Утром долго от малейшего пятнышка кровяного в Карабоже отмывалась. Боялась, заметят люди, убьют. Хотела я умереть, к своим прибиться, да и не хотела тоже. Рвалась душа, знала, коли умру – стану волком, уйду со стаей всей на кромку неведомую, а тело человечье крепко ее держало, боли и смерти страшилось… Вышата сразу все понял, хоть и не приметил на мне крови чужой.

– Все! – сказал. – Буду запирать тебя!

Не стал бы он Старостой терпилинским, коли от слова своего отказывался бы. Хитро сделал – чтоб пересудов лишних не порождать, отозвал потихоньку мужа моего да сочинил ему историю о полюбовнике неведомом, с коим прошлой ночью меня заметил.

Повед – дурак, его любой провести может. Поверил он Вышате, принялся следить за мной. Но что его глаза слепые человеческие против моего чутья волчьего? Я не видела Ратмира, да каждой ночью голос его слышала. Пел он мне песни, людям не понятные, звал горестно. От отчаяния места я не могла себе сыскать и однажды, во сне, завыла по-волчьи, ответила зову далекому. Повед вскочил, будто кипятком ошпаренный, вылупил на меня глаза осоловевшие:

– Ты… Ты…

Хотела уж было признаться ему во всем и уйти из Терпилиц навек, но услышала далекий Ратмиров голос.

– Не надо… – просил он меня. – Не надо… Убьют тебя. Так убьют, что не сможешь к нам попасть… Терпи, как я терплю…

Ратмир для меня жизнью был – как смела его ослушаться? Поведу руку на грудь положила, вгляделась глазами бесстыжими в его лицо исполошное:

– Боюсь я волков до смерти, сам знаешь – они меня малолеткой к себе утянули. Бывает, пугаюсь так, что и во сне вижу их. Вот и кричу по-ихнему – отгоняю, как умею, сны жуткие!

– Правильно, – сказал Ратмир, а Повед успокоился, потянулся ко мне губами пухлыми:

– И впрямь, что-то много их развелось нынче! Да со мной не бойся ничего…

Он, глупец, и впрямь думал, что меня защитить сумеет, – обнимал бережно слабыми руками, тискал, глаза закрывая и в истоме нежной постанывая. Смешон да хил был, как никогда, но я стерпела.

Не зря стерпела – с той ночи перестал он за мной следить.
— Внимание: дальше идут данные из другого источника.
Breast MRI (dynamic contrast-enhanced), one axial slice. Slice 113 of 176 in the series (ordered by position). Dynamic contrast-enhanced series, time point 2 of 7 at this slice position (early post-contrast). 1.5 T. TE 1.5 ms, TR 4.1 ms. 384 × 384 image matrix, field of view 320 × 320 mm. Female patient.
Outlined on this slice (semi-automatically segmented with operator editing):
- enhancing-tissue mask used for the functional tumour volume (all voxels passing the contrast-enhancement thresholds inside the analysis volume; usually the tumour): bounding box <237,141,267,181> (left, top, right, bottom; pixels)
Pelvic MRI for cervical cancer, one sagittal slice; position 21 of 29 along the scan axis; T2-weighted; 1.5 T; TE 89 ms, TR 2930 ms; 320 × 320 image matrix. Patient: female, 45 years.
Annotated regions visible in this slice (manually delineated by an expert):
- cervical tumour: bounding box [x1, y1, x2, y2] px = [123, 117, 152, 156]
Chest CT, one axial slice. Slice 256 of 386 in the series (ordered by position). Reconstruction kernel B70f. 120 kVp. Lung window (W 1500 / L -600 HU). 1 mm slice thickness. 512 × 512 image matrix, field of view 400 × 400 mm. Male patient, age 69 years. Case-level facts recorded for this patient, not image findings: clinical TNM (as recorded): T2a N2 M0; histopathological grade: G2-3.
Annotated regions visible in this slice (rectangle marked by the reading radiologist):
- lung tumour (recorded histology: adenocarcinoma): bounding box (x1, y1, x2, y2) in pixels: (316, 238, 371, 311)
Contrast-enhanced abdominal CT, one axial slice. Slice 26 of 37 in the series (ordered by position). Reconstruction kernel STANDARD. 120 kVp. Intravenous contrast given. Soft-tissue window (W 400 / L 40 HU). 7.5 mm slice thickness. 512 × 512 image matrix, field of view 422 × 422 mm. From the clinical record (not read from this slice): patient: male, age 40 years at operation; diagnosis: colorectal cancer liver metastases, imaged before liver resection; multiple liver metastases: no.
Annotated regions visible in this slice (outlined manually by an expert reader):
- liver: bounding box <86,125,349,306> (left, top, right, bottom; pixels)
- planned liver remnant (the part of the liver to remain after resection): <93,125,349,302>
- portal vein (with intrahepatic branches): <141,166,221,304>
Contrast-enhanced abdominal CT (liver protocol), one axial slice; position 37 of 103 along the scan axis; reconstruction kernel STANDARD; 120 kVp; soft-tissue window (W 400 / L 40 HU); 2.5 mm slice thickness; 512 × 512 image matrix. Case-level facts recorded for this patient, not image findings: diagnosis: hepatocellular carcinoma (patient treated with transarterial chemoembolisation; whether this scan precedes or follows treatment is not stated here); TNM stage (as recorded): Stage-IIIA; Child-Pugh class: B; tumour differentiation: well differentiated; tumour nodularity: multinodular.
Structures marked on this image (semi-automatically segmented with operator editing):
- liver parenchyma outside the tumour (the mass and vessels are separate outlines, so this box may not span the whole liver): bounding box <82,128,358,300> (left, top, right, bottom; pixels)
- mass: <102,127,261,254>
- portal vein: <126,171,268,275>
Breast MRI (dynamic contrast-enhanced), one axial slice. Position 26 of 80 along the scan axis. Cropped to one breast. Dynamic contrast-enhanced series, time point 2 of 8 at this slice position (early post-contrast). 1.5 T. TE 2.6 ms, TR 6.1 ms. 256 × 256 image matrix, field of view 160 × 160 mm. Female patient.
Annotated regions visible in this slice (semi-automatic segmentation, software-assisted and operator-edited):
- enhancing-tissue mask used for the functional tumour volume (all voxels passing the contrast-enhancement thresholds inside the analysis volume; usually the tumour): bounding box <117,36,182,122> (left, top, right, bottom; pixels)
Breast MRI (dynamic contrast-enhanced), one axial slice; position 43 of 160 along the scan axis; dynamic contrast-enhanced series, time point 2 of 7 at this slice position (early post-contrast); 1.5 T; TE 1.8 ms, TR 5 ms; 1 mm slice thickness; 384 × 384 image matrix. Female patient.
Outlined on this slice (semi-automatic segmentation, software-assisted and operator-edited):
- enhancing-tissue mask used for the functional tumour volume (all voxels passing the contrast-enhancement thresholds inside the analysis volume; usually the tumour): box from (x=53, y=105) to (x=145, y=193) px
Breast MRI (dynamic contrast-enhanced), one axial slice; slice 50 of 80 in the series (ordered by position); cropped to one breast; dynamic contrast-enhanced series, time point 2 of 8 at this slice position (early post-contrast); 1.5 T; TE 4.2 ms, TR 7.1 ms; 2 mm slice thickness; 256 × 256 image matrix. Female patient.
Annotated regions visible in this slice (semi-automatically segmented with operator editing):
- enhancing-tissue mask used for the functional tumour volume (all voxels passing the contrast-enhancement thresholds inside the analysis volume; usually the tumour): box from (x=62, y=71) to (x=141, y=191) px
Да и я обманывать научилась. Сам Вышата порой в ложь мою верил. А ложь проста была – принялась я с прочими бабами по ягоды ходить, за прялкой сидеть, о мужиках разговоры вести нудные да глупые. Вид делала, будто смирилась со своей участью, и никто не знал, как ночами дивными, под храп Поведов, слышу я голос милый, зовущий и отвечаю на него, рта не раскрывая…

А потом случилось странное – пропал Ратмир. На клики мои не отзывался, не пел ночами, не плакал, обо мне тоскуя. Я мужа умастила, собралась за ягодами как бы, а сама тайной тропой побежала в Горелое. Металась там средь головешек пустых, умоляла вернуть мне любимого, но молчало печище, словно все, что случилось со мной, сон, не более… А коли так, не хотела я жить да мучаться. Переборола в себе страх телесный, вдохнула поглубже и, с мыслью о Ратмире, в Русалочье пошла.
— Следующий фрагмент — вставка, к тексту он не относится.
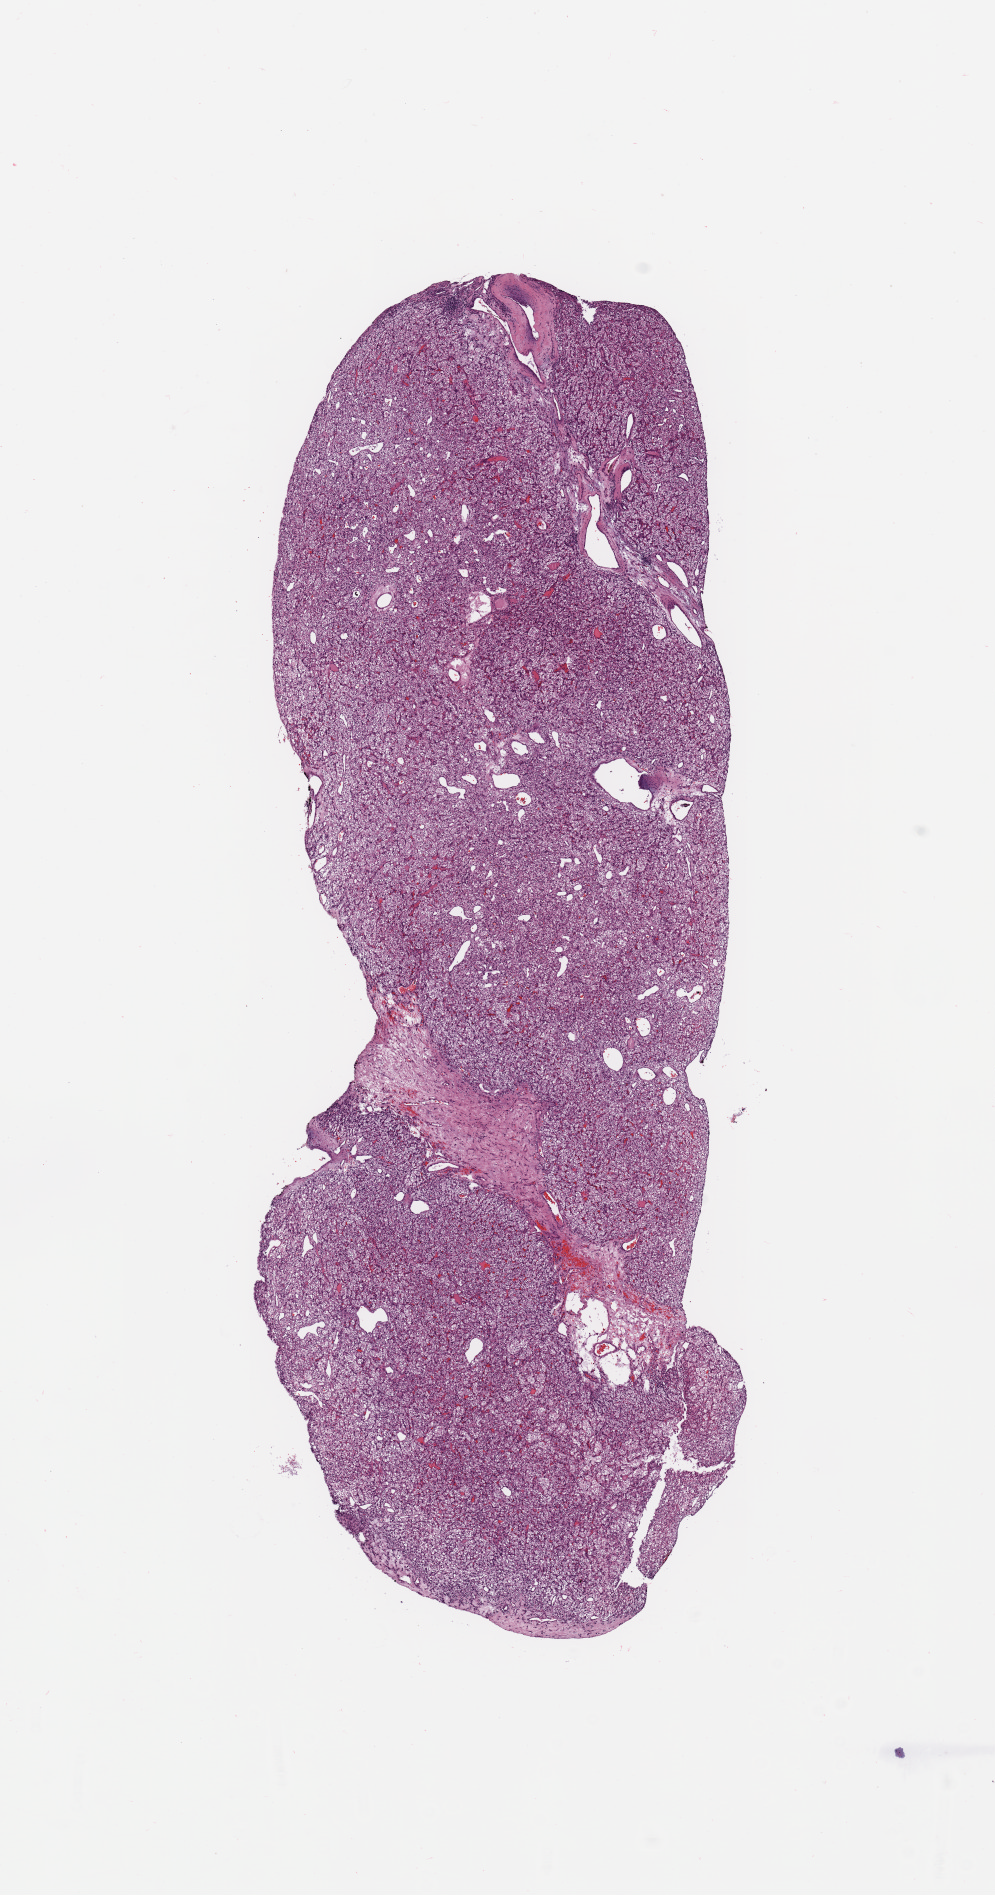
H&E-stained whole-slide image — whole scanned area (about 7.9 x 15.0 mm) shown as a low-resolution overview; tumour tissue sample, sampled site: kidney. Patient: female, age 76 years. Histologic grade: G2 (moderately differentiated). Slide review estimates, as recorded: tumour nuclei 90%, necrosis 0%.
AJCC pathologic stage: I. Diagnosis: Renal cell carcinoma, NOS. Primary tumour site (as recorded): middle.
Мыслила – утону-умру, на кромку попаду, а там уж сыщу его, коли есть он, не примерещился…

Не вышло мне умереть – вытолкнула вода озерная на берег, засмеялась голосами девичьими:

– Погоди, сестрица! Увел Ратмир стаю за кровью людской.

– Как людской?! – охнула. – Мать сказывала – не делают наши оборотни людям зла!
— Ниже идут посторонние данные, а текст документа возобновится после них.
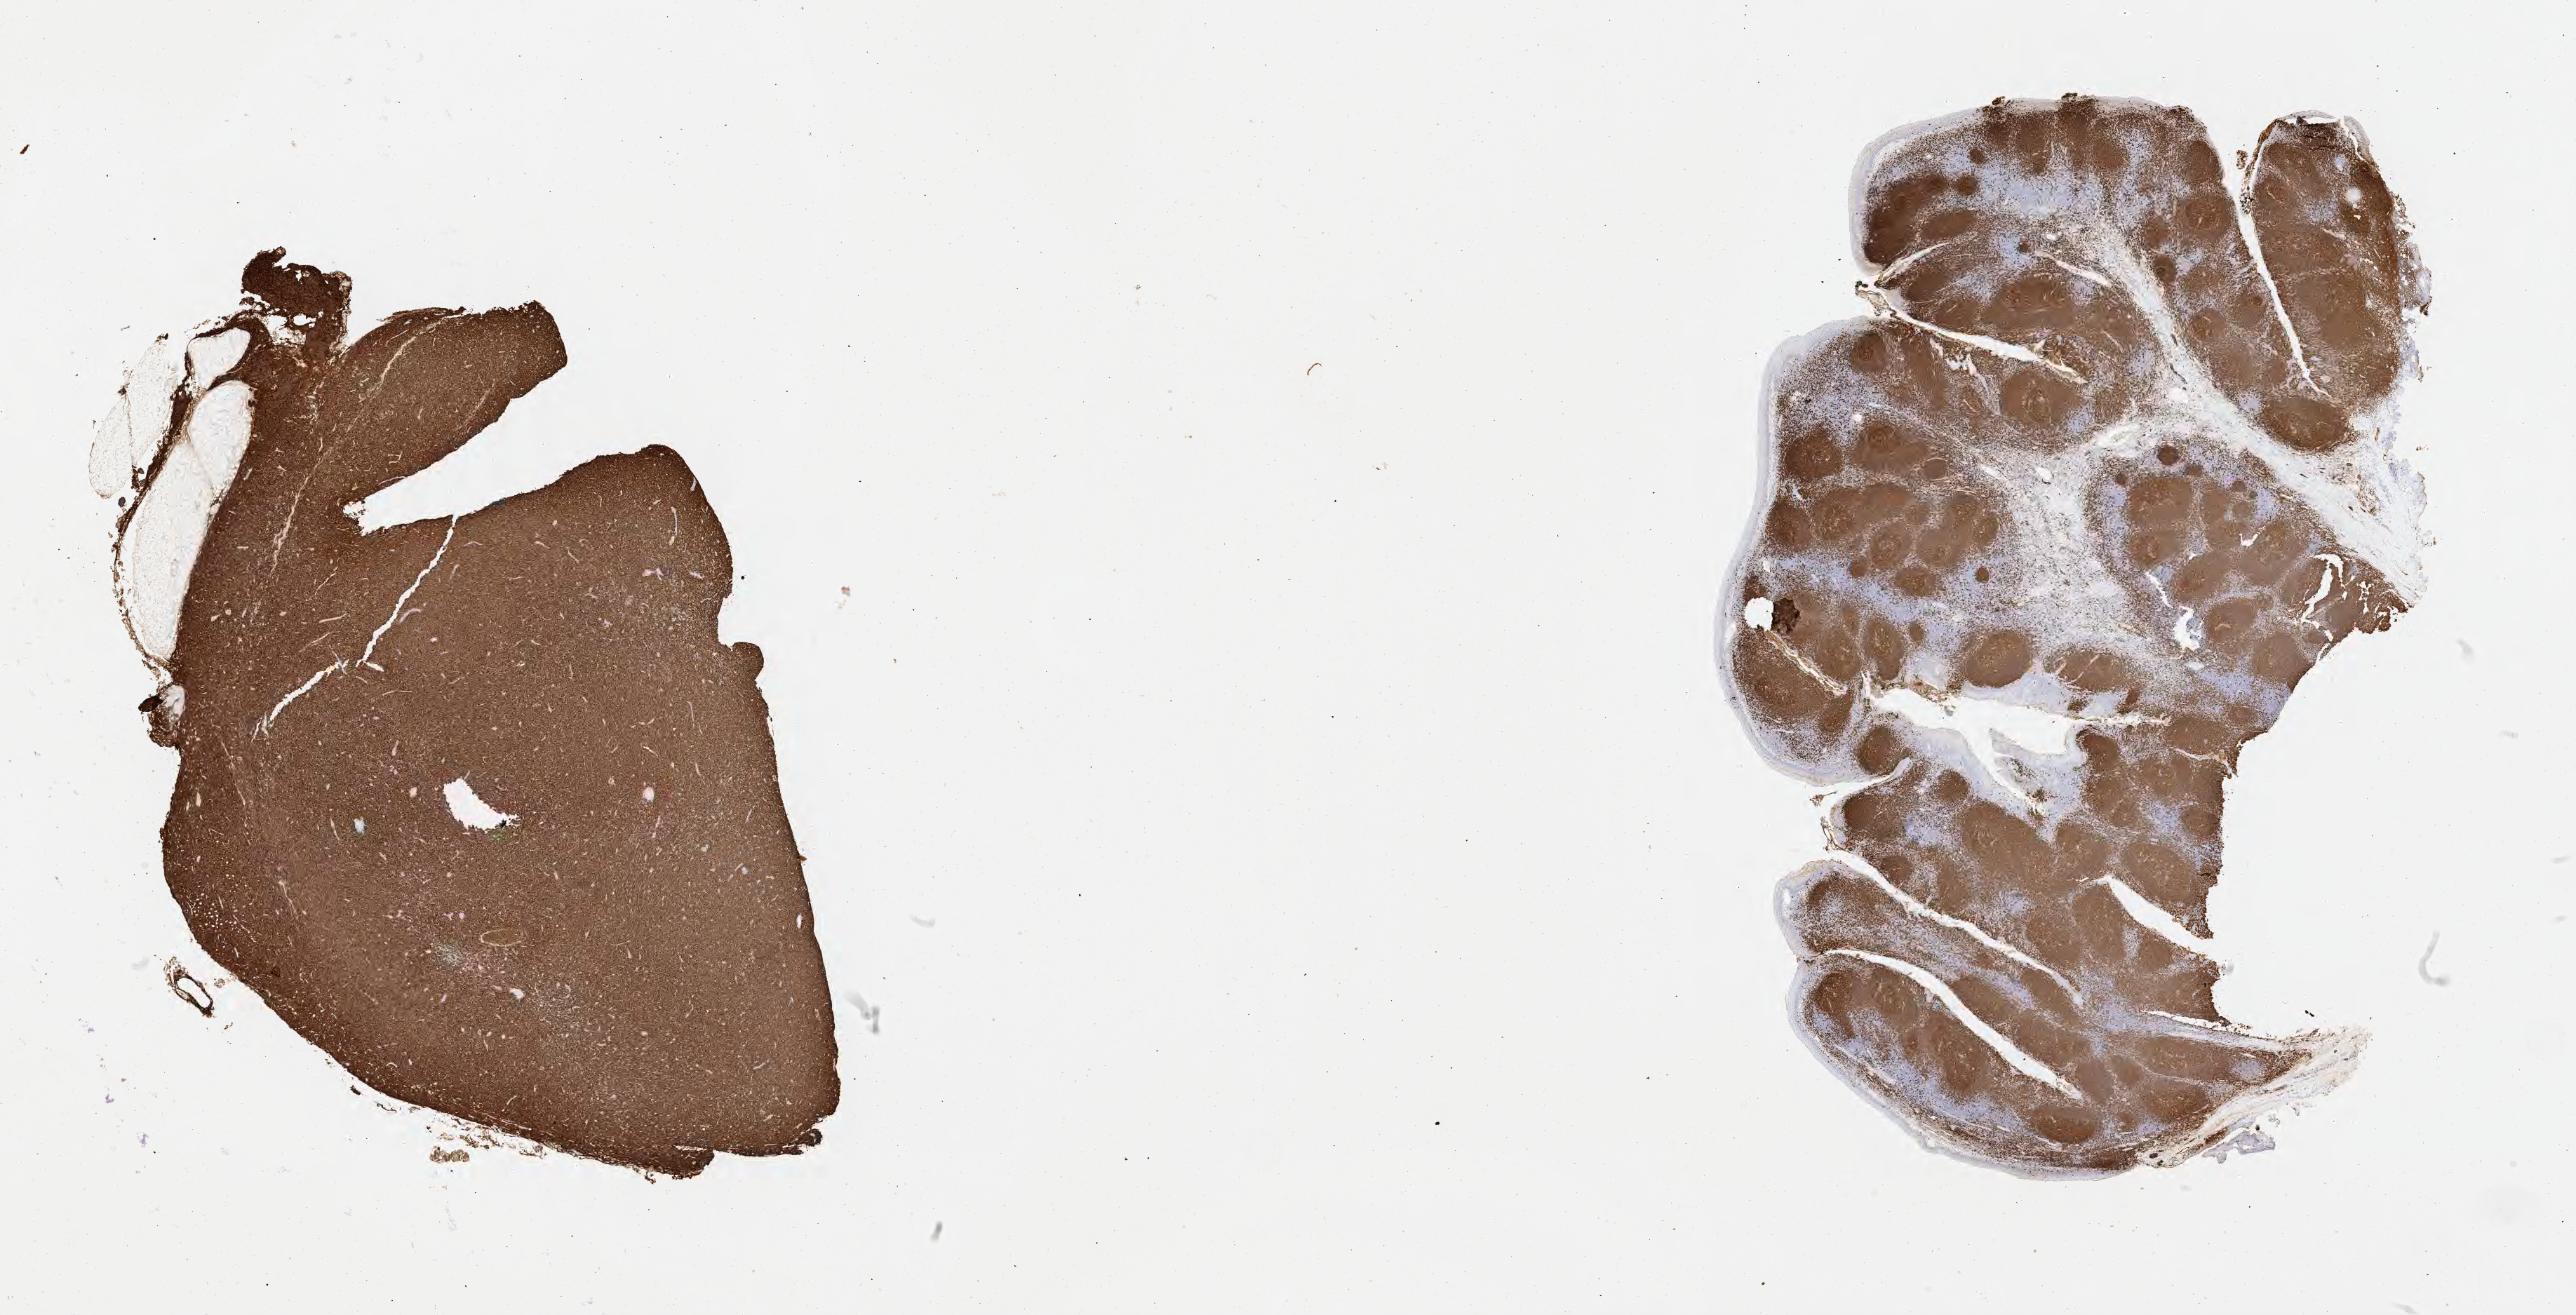
Immunohistochemistry (IHC) whole-slide image stained for CD20 — shown as a low-resolution overview of the whole scanned area (about 29.7 x 15.2 mm), specimen: tumor tissue, site: lymph node. Male patient, age 26 years.
- diagnosis: Diffuse large B-cell lymphoma, NOS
Заблестела вода искрами, заколыхалась, руки серебристые к небу вздымая:

– Верно… Да за весь год надобно нам, водяным, для жизни своей одно тело человечье, а им, оборотням – кровь человека одного. Коли оборотень той крови раз в год вкусит – жить будет, а коли нет – за кромку уйдет. Напьются они и вернуться! Тебе их ждать след, а не к нам идти. Лесная ты – не водяная!

Успокоила меня вода, утешила. Вернулась в печище, с горем смирившись. Даже Вышата заметил, как дружелюбна и тиха стала…

Ратмир и впрямь вернулся. Позвал меня, едва ночь занялась. Я, голос его заслышав, от мужа злосчастного вывернулась, побежала к Горелому, по дороге волком перекинулась.

Ратмир меня на берегу Карабожи ждал. Его углядев, взвыла я истошно, лап под собой не чуя, кинулась к нему, прижалась всем телом… Изменился мой Ратмир – глаза у него светом ярким не сияли уже, шерсть густая в крови запеклась, лапа раненая по земле волочилась.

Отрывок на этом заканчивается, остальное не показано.